Rewrite the records below, replacing every "chart" with "graph" and leaving everything else unchanged, and leave the pictures out.
Recorded data Block Start
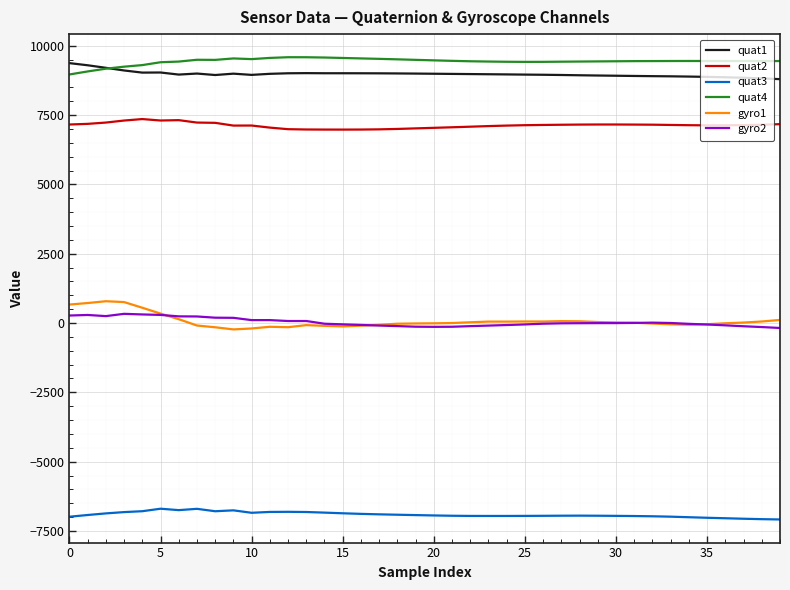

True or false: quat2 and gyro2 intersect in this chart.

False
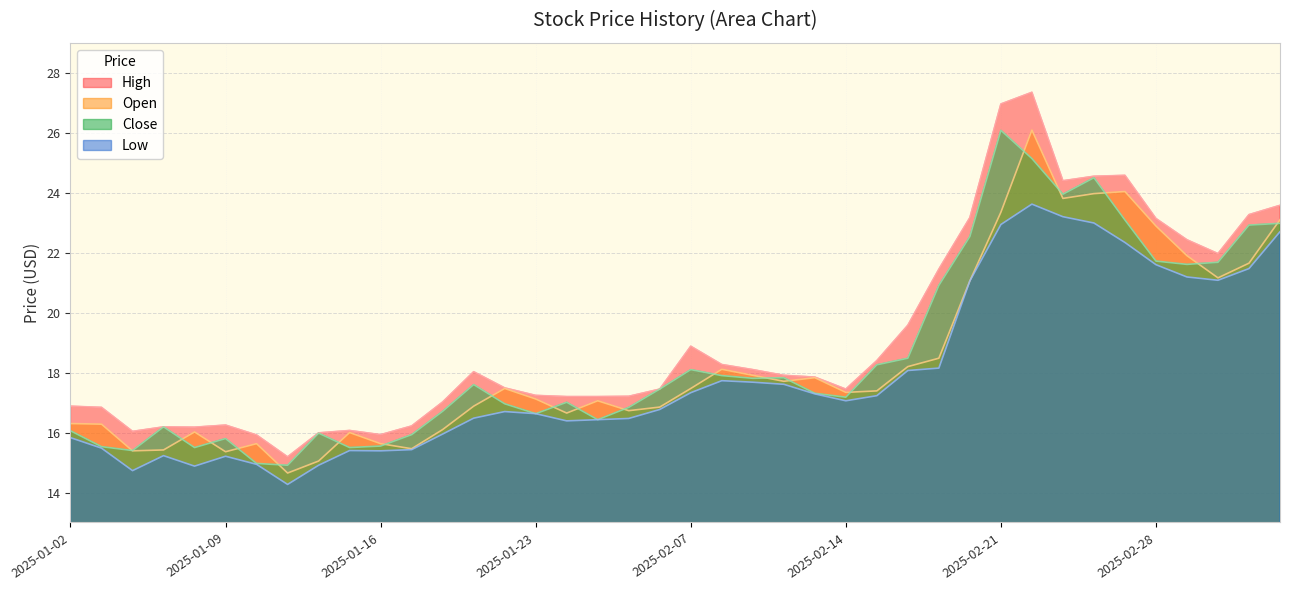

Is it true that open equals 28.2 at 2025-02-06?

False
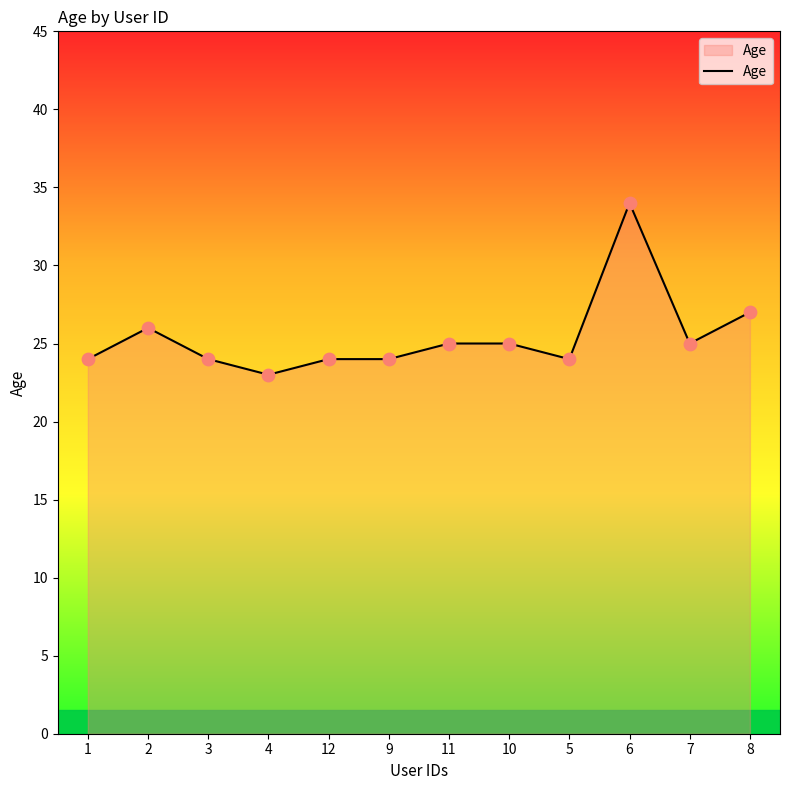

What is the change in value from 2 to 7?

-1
Recorded data Block End
Solution for this problem -
True or false: quat2 and gyro2 intersect in this graph.

False

Is it true that open equals 28.2 at 2025-02-06?

False

What is the change in value from 2 to 7?

-1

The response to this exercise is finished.